I wonder what project ideas will come to us next. 

Technical Info:
Batting: Hobbs Wool Heirloom Batting
Backing Fabric: Scrap White on White prints
Top: Blue Fabrics: Recycled Sheet
Binding: Premium Quilt Colorbok Fabric - Dot Floral
Thread: Aurifil Mako Quilting Cotton - Natural White, Selection of Bottom Line threads by Superior & Fil-Tec Monofilament thread in bobbin

Monday, February 10, 2014

Diary of a Long Arm: Week 5

I reloaded the guild quilt top again. To say I am harboring a little bit of resentment towards this piece is a mild understatement. If you remember - last time I loaded this top I quilted for 30 mins and unpicked for over 5 hours.

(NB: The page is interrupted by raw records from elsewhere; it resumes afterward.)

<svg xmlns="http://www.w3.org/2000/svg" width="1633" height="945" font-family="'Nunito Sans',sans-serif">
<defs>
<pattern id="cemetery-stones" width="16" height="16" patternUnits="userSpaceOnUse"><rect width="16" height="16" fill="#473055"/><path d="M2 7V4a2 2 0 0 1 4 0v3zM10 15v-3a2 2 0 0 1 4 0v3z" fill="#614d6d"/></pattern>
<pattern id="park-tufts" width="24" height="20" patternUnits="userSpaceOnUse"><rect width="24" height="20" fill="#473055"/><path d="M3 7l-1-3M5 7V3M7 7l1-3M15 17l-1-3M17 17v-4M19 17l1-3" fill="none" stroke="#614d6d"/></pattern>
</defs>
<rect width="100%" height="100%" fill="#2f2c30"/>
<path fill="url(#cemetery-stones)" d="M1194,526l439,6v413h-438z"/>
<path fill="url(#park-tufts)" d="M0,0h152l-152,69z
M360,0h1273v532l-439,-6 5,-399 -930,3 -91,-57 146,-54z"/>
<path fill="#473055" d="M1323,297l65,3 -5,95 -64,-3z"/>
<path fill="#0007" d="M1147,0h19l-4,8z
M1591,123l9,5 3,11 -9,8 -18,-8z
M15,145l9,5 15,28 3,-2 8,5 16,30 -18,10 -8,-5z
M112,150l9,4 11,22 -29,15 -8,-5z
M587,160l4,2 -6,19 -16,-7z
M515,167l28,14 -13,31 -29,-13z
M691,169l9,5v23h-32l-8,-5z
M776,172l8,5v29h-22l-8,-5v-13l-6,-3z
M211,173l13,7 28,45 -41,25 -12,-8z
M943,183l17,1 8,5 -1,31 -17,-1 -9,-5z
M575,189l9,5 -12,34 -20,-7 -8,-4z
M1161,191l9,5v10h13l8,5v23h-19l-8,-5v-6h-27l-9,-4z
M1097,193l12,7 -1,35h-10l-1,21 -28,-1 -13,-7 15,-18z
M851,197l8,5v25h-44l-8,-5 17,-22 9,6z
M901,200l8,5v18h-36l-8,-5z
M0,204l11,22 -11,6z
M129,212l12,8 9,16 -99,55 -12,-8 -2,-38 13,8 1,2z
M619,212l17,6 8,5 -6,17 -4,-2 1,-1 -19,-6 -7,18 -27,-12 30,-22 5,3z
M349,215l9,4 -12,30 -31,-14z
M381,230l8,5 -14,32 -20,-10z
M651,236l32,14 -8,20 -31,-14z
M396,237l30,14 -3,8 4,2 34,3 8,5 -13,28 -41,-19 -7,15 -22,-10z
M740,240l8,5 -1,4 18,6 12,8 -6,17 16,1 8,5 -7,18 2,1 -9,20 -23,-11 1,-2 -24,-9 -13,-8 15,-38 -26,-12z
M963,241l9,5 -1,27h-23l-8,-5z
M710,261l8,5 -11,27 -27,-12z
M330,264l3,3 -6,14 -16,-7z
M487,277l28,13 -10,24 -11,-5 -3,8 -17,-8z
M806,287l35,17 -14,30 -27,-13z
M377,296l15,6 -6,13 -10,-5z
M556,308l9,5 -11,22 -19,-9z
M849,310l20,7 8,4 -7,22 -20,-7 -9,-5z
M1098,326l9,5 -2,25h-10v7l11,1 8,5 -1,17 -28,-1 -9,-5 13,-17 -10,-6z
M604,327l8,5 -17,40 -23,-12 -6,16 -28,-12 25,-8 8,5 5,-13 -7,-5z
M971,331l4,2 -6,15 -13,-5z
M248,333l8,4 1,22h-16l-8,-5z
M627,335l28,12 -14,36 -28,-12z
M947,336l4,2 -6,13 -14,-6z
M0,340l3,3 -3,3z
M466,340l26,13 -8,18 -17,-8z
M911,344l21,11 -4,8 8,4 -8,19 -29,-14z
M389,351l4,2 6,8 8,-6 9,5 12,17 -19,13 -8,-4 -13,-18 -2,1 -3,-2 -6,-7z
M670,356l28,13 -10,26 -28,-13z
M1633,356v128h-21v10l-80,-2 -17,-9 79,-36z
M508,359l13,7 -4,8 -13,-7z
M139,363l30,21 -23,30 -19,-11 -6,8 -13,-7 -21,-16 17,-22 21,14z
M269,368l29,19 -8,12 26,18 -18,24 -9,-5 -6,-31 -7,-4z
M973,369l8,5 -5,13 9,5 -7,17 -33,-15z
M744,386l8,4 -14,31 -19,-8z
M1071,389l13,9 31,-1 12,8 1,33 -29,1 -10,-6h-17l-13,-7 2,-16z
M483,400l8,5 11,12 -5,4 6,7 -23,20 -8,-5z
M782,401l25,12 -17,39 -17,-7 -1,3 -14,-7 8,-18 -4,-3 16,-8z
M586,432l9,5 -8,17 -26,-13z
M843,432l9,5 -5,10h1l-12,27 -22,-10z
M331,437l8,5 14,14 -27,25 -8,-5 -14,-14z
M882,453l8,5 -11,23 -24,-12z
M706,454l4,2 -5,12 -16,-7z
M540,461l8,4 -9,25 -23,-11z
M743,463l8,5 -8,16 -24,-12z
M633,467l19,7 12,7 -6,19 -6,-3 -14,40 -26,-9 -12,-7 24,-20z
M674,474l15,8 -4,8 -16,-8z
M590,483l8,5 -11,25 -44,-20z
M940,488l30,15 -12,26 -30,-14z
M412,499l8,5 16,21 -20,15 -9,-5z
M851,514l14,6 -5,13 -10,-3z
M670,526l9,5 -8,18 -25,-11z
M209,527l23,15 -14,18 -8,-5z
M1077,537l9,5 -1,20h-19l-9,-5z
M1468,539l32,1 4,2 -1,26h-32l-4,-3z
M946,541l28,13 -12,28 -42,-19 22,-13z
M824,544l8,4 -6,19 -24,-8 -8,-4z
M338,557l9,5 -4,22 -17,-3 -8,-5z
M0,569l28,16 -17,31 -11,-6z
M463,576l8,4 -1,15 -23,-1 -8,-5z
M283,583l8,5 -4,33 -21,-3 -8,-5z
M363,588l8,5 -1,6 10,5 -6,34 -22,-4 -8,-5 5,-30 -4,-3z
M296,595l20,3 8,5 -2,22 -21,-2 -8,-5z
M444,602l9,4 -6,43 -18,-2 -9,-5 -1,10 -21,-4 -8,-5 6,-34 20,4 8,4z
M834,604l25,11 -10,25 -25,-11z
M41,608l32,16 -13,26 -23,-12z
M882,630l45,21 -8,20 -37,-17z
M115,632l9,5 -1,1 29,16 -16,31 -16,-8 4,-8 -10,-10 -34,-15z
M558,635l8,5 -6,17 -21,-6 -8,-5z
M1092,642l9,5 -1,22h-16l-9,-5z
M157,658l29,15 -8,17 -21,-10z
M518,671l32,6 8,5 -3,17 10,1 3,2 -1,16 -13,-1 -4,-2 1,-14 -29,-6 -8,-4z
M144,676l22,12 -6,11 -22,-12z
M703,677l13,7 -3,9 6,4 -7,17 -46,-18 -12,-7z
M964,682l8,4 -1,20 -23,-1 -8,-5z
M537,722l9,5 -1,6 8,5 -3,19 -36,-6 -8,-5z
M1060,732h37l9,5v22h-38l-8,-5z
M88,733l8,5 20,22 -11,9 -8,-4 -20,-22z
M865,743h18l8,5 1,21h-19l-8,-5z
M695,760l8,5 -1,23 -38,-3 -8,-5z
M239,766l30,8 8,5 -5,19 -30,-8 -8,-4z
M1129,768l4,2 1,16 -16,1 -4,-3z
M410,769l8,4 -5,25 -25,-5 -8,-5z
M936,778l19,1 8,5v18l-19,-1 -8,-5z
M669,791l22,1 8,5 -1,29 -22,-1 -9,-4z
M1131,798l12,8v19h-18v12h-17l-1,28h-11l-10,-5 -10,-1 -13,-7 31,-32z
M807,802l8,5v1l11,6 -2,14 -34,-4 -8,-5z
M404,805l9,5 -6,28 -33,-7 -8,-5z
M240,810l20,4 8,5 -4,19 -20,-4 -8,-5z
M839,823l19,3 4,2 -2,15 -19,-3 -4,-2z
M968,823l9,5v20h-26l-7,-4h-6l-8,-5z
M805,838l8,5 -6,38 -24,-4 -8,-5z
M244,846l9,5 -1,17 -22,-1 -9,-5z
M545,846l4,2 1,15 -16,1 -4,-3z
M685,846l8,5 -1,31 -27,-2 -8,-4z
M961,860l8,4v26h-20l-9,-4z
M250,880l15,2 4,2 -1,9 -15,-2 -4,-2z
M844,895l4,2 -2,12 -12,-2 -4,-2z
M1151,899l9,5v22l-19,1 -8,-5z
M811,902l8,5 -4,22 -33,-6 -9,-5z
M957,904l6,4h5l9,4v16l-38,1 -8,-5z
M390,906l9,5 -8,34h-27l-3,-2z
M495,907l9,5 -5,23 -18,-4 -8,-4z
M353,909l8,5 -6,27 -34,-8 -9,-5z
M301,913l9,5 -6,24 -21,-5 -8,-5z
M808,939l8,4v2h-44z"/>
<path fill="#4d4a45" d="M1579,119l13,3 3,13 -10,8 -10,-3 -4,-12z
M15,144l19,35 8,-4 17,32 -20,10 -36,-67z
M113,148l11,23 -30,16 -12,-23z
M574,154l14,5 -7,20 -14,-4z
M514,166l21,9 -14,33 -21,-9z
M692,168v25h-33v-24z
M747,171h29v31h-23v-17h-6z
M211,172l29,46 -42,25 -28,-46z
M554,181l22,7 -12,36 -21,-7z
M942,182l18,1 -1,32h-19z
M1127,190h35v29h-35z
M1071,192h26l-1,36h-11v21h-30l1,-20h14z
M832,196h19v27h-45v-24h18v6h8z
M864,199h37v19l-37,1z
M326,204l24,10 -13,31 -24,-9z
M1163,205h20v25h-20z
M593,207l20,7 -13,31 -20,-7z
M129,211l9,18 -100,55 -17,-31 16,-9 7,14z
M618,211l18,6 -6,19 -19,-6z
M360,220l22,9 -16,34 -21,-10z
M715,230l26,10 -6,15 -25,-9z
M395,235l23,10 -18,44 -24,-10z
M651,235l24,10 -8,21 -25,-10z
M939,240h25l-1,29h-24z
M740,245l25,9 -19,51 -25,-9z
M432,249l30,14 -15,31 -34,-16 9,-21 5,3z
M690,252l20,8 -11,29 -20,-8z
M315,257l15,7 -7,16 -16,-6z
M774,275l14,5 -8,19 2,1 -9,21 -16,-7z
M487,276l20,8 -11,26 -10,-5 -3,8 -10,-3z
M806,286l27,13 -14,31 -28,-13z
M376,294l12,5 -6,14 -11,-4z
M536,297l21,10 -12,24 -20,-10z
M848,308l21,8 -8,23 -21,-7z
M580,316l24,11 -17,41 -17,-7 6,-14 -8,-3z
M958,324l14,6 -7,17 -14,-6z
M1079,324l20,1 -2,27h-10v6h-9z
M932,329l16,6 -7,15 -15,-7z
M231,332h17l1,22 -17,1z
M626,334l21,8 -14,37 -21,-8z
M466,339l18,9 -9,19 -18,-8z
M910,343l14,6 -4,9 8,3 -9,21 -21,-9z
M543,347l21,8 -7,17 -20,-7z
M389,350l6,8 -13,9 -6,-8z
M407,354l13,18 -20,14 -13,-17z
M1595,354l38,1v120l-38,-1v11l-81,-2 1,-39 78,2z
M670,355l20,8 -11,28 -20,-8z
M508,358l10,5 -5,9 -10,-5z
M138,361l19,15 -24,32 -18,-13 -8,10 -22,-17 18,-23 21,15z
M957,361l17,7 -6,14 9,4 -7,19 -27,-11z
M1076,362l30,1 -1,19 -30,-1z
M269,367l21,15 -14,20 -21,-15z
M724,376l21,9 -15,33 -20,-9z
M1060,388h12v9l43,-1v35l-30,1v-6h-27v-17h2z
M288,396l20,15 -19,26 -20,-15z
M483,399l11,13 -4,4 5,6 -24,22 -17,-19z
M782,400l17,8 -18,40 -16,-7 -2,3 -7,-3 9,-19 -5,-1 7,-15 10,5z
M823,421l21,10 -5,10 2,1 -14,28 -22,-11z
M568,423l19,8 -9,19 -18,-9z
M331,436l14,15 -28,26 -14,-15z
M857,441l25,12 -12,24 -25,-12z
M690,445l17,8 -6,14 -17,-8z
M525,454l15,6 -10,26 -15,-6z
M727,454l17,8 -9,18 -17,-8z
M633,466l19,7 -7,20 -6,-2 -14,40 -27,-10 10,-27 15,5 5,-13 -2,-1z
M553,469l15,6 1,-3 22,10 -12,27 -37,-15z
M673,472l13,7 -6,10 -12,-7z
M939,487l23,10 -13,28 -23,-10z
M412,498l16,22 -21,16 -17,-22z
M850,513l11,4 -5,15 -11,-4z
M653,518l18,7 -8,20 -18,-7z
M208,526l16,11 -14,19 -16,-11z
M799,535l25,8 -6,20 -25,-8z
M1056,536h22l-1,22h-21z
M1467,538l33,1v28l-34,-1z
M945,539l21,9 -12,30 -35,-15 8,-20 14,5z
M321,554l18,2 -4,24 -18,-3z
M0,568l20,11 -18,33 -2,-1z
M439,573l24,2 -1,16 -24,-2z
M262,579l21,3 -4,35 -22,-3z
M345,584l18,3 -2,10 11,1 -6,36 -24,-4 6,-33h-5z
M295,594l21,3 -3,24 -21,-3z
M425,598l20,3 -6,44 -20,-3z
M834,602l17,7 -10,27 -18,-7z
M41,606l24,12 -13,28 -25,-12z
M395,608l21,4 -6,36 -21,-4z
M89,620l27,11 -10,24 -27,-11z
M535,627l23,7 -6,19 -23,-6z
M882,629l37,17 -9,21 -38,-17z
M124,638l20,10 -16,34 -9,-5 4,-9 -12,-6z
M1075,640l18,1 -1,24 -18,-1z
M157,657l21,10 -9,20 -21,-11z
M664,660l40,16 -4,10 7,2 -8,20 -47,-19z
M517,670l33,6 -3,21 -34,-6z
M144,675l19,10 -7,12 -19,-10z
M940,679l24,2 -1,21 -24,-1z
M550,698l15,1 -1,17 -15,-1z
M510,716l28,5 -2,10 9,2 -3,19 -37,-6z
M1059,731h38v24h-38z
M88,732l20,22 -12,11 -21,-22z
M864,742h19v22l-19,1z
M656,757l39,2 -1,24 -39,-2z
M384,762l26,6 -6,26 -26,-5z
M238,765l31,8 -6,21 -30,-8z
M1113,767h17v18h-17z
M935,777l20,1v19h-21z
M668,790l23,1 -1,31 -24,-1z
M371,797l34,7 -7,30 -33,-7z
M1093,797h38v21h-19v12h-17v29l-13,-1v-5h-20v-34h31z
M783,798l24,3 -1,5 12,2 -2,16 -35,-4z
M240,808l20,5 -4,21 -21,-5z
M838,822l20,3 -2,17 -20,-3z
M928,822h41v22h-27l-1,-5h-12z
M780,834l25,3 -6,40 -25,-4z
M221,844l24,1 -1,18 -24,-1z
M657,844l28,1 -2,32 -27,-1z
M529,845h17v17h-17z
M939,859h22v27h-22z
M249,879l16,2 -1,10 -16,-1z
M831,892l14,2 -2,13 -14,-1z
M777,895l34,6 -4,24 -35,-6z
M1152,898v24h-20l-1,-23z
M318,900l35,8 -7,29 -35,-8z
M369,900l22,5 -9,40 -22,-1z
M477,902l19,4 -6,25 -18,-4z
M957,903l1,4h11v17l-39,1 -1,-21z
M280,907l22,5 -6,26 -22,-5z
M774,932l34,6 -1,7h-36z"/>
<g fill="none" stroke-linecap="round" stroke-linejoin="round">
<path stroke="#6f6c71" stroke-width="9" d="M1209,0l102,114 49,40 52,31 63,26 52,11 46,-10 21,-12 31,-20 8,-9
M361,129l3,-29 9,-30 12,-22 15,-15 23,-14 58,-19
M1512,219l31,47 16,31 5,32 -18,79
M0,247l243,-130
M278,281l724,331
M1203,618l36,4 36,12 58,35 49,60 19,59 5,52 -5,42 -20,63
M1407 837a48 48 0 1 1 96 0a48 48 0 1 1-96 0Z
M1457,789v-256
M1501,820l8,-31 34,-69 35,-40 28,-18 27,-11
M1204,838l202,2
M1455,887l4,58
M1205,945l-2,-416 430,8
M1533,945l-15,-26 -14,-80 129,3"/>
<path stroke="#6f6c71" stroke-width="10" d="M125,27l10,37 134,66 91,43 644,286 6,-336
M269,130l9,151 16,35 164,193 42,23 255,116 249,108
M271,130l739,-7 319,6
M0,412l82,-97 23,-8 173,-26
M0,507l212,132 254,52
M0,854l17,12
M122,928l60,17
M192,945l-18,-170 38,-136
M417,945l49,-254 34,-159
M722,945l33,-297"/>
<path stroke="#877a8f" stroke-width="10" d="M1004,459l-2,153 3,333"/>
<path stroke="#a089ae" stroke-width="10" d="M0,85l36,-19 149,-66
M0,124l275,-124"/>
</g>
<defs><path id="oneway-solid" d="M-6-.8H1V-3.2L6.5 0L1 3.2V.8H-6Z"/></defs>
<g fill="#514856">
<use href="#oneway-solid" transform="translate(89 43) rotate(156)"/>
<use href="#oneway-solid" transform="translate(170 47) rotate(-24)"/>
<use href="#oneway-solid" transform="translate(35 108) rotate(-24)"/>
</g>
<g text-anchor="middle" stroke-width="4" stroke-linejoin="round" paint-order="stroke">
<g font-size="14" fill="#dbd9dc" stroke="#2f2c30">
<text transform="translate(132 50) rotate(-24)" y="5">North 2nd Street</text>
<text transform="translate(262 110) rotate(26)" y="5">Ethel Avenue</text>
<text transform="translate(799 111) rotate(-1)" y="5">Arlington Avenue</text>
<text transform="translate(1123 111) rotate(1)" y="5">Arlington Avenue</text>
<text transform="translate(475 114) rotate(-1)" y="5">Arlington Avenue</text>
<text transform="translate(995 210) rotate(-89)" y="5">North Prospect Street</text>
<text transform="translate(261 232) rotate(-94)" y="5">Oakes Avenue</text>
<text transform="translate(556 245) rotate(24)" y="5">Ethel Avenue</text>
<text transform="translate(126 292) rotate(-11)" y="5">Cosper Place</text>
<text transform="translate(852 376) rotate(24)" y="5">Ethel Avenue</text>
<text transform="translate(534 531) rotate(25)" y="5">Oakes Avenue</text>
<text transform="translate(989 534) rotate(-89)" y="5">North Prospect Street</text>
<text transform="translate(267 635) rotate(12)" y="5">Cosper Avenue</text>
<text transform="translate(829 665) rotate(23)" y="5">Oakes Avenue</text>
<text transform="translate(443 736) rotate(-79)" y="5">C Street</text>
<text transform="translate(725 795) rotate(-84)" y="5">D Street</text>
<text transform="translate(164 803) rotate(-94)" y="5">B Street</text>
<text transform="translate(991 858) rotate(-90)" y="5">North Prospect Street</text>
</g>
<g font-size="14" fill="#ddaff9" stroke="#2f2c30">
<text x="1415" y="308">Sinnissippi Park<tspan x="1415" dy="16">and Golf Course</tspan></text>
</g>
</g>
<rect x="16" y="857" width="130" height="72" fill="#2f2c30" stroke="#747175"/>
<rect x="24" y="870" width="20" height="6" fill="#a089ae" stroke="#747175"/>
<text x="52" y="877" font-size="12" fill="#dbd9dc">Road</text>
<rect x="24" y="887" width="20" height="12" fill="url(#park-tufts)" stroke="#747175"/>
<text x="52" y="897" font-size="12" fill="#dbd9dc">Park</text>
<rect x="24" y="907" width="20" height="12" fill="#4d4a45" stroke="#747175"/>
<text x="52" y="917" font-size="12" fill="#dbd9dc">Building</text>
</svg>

I was clear with the guild when I took the top that I wanted to practice and our President (Lisa Mason - check out her work) asked me if there was any particular pattern I would like to practice. Taking her question as though I have free reign to quilt what I please. I have kept the curved serpintine type lines on the diagonals but I used a really pretty grey/lilac thread by Superior So Fine # 50 - Milan Mauve instead of a variegated thread. I am simply fascinated by how the color of the thread changes dependent on the fabric underneath it (I'm totally obsessed by color but typically scared to use it.) I have decided to take this quilt one block at a time. Quilt a different design in each block - changing thread colors as I go.

I started with some echo shells. Wish me luck!

Friday, February 7, 2014

Diary of a Long Arm: Week 4 - McTavishing

Karen McTavish was actually the first person I saw using a longarm who's work captured my attention and made me think 'I want to do that'. Her work seems effortless, organic and flowing. My dream would be to become a quilter of this standard - maybe after 20 years of practice? I've been practising McTavishing on our latest Kid Painted Art Quilt - Watercolor Circles. It was such a fun piece to quilt - I just went for it. I've now become obsessed with negative space in quilts!!

Wednesday, February 5, 2014

Free Motion Quilting Pattern: Octopus Flower

This is a quick guide on how to make the Octopus Flower pattern that I used on this Memorial Quilt made from a ladies shirts. My apologies in advance for such poor quality in the following photos.

1) Make a medium/large swirl.

2) Travel back between the lines of the swirl.

3) Make smaller swirls (approx 8) around the outside of your bigger central swirl.

4) Echo around the outside of the smaller swirls & echo travel to a place where you can start your next big swirl for the next octopus flower.

 5) Keep swirling & echoing. It doesn't matter if each Octopus Flower has 8 swirls or not.

Have fun. It is a really easy pattern to use and travel around the quilt with. 

Monday, February 3, 2014

Diary of a Longarm: End of Week 3 - Unpicking stitches is not fun

This is a quilt top that I got from my guild (NYC Metro MOD Quilters) to quilt. Stuck for ideas and inspiration I asked a couple of members for ideas.

Everyone liked the idea of curved lines and variegated thread. I have not kept it a secret that I struggle with color. I really want to use color more and get more comfortable with it and hone skills to enhance pieces of work with colored thread. Game to try the variegated thread on this piece I quilted for maybe 20-30 mins (you really do cover ground very quickly with these machines.) I didn't like it at all. 

5+hrs of unpicking later ........

I still haven't got the courage to reload the piece and try again.